Wie können, sollen Frauen und Männer miteinander umgehen, ohne dass Flirten unter Generalverdacht gerät (wie Cathérine Deneuve fürchtet), aber Machtmissbrauch ausgeschlossen ist (gerade wurde Harvey Weinstein endlich verhaftet und angeklagt)? Das ist das Thema für Plucis, Chefchoreograf und seit kurzem auch künstlerischer Leiter in Eisenach und Hasko Weber, Generalintendant und Regisseur in Weimar. Plucis und er hätten sich vor zwei Jahren getroffen, erzählt Hasko Weber, „aus gegenseitigem Interesse für die Arbeit an unseren Theatern. Schnell wurde ein Plan, dann ein Projekt daraus, tänzerische und spielerische Ansätze zu verknüpfen“.
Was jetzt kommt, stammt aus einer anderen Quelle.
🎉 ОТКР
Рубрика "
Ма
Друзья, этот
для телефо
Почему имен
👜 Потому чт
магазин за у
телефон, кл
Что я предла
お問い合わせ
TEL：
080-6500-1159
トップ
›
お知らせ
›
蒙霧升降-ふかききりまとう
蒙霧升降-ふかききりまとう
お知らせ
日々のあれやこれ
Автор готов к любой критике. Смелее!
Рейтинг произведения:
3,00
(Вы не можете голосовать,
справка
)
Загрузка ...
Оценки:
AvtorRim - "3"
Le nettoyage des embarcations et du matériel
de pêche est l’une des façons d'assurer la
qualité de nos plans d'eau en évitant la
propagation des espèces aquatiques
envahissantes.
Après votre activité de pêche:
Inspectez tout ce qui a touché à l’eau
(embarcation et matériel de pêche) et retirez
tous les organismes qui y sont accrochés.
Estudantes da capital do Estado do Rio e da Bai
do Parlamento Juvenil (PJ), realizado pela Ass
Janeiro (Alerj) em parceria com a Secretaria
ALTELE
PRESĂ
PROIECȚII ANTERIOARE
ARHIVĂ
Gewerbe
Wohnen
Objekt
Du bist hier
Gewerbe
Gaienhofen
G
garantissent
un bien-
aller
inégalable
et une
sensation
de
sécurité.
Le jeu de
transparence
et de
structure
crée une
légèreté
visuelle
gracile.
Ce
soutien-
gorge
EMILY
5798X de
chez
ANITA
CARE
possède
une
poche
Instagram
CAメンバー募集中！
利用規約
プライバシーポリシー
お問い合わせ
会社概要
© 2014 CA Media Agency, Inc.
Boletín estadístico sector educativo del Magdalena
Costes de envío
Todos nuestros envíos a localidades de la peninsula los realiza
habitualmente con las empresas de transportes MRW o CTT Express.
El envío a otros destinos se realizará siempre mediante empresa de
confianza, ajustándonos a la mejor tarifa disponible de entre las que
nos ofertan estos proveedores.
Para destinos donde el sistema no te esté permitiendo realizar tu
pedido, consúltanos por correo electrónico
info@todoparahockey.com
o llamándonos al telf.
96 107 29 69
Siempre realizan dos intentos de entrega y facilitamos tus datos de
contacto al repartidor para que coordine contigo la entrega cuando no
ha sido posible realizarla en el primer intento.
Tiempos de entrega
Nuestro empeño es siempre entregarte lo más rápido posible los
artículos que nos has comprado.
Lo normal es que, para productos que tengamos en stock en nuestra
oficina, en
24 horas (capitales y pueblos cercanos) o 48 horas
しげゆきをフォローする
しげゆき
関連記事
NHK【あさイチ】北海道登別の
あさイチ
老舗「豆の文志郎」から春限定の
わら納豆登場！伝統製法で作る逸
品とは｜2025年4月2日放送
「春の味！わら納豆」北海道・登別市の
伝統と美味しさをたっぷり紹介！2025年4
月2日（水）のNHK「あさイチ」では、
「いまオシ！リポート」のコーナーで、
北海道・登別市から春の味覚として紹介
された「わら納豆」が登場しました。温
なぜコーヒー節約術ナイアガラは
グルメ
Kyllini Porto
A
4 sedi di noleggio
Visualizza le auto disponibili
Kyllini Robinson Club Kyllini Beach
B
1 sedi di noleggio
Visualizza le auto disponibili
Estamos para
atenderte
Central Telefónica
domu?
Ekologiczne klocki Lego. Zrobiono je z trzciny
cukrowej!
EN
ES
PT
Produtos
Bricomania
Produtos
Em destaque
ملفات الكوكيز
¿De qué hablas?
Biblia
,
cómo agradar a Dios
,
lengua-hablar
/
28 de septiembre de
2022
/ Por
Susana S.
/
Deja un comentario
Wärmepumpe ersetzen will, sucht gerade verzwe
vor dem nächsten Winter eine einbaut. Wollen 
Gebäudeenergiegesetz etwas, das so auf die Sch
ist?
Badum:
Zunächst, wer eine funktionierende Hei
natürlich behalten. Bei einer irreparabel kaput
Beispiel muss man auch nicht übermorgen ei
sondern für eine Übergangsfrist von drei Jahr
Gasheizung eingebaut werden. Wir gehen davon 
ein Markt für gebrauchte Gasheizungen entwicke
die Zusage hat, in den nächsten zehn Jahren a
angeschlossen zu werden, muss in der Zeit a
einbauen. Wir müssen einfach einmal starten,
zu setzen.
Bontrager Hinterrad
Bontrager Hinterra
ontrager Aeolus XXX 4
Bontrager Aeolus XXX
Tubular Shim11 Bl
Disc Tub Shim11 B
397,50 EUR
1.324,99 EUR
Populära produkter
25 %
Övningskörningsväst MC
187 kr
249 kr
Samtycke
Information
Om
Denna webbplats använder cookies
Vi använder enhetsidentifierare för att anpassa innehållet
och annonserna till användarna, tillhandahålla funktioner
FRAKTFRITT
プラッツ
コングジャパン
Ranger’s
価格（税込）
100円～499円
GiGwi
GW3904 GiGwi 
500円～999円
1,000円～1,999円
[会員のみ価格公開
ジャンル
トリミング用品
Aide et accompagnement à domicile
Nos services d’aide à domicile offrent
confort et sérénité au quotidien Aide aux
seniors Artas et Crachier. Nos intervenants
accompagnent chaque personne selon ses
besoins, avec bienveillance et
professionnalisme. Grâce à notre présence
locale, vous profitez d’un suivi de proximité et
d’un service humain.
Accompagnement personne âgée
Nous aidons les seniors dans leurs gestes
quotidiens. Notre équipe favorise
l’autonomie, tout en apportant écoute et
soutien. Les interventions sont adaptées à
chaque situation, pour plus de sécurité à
Und so stehen nun fünf Tänzer aus Eisenach (Andrea de Marzo, Laura Sophie Heise, Karin Honda, Shuten Inada, Gaia Zanirato) und fünf Schauspieler aus Weimar (Nahuel Häfliger, Marcus Horn, Simone Müller, Jonas Schlagowsky, Anna Windmüller) gemeinsam auf der Eisenacher Bühne, später auch in Weimar und Meiningen. Weber und Plucis geben keine „Wir hier, ihr da“-Konfrontation, keine gut-böse-Frontlinie aus. Da beschwert sich ein Mann, dass Frauen für ihre Rechte immer noch demonstrieren müssen (siehe Irland), vor dem wehleidigen Geschwätz einer Frau flüchten erst die Männer, dann die Frauen. Und wenn die Tänzerin kopfüber auf den Schultern zweier Männer liegt, zupft ein Mann ihr züchtig das Shirt zurecht. Aber es gibt auch die gemischte-dynamische Tanzreihe, kurze, dynamische Bewegungen zu einem Mann, der seine Sehnsucht auskotzt. Zu sehen sind auch Aggressivität, angedeutete und ausgeführte Schläge, lautlose Drohungen. Dazu freche und böse Texte von Sibylle Berg, Elfriede Jelinek und Xavier Durringer, über das Dauerthema „Du hörst nicht zu“ bis zu leeren Frauenleben und Männern, die Männerzeug studieren. Die Akteure tragen Hosen und Shirts als Unisex-Look, nur manchmal kommen ein Glitzeranzug oder rote Flatterröcke für alle dazu (Kostüme und Bühne Sarah Antonia Rung).
Für Hasko Weber war die Produktion eine „neue Erfahrung, sowohl im Denken als auch in den täglichen Proben“. Für die Zuschauer gibt es die Überraschung, dass, wenn alle zehn tanzen, Mimen und Tänzer nicht zu unterscheiden sind. Und der knapp zweistündige Abend ist meilenweit von „Männer-in-Frauenkleidern“-Blödheit entfernt (einziger Ausrutscher: eine überflüssige Dirndl-Mitklatsch-Zugabe). „On the edge“ stellt viele Fragen, vieles infrage, gibt aber nicht vor, alle Antworten zu haben. Der Musikmix dazu ist wild, von Einstürzende Neubauten, Johnny Cash, Michael Nyman bis FM Einheit. Es gibt auch romantische Klänge, danach erzählt eine alte Palästinenserin, wie sie sich ihrer tumben, lauten Männer (Gatte und Sohn) per Insulin in der Suppe entledigt hat. Nicht nur hier wird die Performance richtig böse; mit dem gestelzten Männer-Frauen-Umgang des klassischen Balletts nehmen Plucis und Weber zudem ihr eigenes Metier auf die Schippe.
Am Ende liegen alle, Tänzer und Mimen, flach auf dem Boden, eine einzelne Hand wischt den Abend weg – nicht aber die vielen Gedanken, die er in die Köpfe der Zuschauer gepflanzt hat. Eine sehr erfolgreiche, erste Kooperation. Die Fortsetzung wünscht sich Weber sehr – und wir uns auch!